## begin SUPPLIED PASSAGE

While we generally know what polarity our batteries are by the physical construction of the case, and can use this to figure out which wire is positive and which is negative in a battery pack even if the wires are not coloured, the same is not true of plug pack mains power supplies. Many makers use whatever parts they have around, and while power supplies usually have their voltage and current displayed on the compliance label, the polarity is often not. Some plugpacks feature a symbol to indicate whether the centre of the connector is positive, but others do not. In addition, what if the plug has been changed by someone, or is one of those multi-plug types which can have either polarity and are sometimes very poorly marked? Even batteries are not immune, with some larger or specialised types being very hard to identify the terminals of.
With this in mind, we're presenting a very simple circuit this month, but one which will be invaluable on your workbench in the right situation. A tester for polarity demands a circuit that can show, with real clarity, which side of a power supply is positive and which is negative, and work from a wide variety of voltages. It should also have some protections built in, too, in case accidents happen or a fault causes flow-on problems. For this reason, our circuit is a bit more than the single resistor and two back-to-back LEDs often used for this kind of test.
SOME HELPFUL HINTS
We encourage you to read all the way to the end of the article before you build. Not only will you then have a better feel for the overall picture as you build, but we sometimes discuss options or alternatives that you will need to have decided on. You will need some basic hand tools for most builds. Small long-nosed pliers and flush-cut side cutters meant for electronics are the main ones. Materials like tape or glue are mentioned in the steps, too. We always produce a tools materials list if you have to go shopping, but anything that is lying around in most homes is just stated in the steps.
As always with Kids' Basics, we avoid soldering to make the build more accessible to more people, but having an adult around can still be helpful. You won't need any particular skills besides being able to identify components at a basic level, and even then, we help as you go along. If, for example, you don't already know what a resistor is, you'll probably be able to work it out from the photos and description in each step.
We do provide a schematic or circuit diagram but this is just helpful if you already know how to read one. Don’t stress if you have never learned, but take the chance to compare the digital drawing of the breadboard layout (which we call a 'Fritzing' after the company that makes the software) to the schematic and see if you can work some things out. You can make this project from the Fritzing and photos alone. You might also like to check out our Breadboarding Basics from Issue 15.

## end SUPPLIED PASSAGE

--- EXERCISE REQUIREMENTS ---
**A)** Rewrite everything from "While we generally" down to "the terminals of." in the polarity tester article, putting "rating plate" in place of "compliance label".
**B)** According to the polarity tester article, why is the circuit more than the single resistor and two back-to-back LEDs often used for this kind of test?

## begin GIVEN INFORMATION

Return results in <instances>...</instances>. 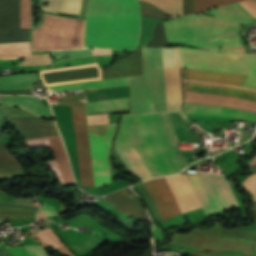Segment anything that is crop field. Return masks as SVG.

## end GIVEN INFORMATION

--- ANSWERS FOR THE EXERCISE ---
**A)**
While we generally know what polarity our batteries are by the physical construction of the case, and can use this to figure out which wire is positive and which is negative in a battery pack even if the wires are not coloured, the same is not true of plug pack mains power supplies. Many makers use whatever parts they have around, and while power supplies usually have their voltage and current displayed on the rating plate, the polarity is often not. Some plugpacks feature a symbol to indicate whether the centre of the connector is positive, but others do not. In addition, what if the plug has been changed by someone, or is one of those multi-plug types which can have either polarity and are sometimes very poorly marked? Even batteries are not immune, with some larger or specialised types being very hard to identify the terminals of.

**B)** A polarity tester should have some protections built in in case accidents happen or a fault causes flow-on problems. For this reason, the circuit goes beyond the single resistor and two back-to-back LEDs.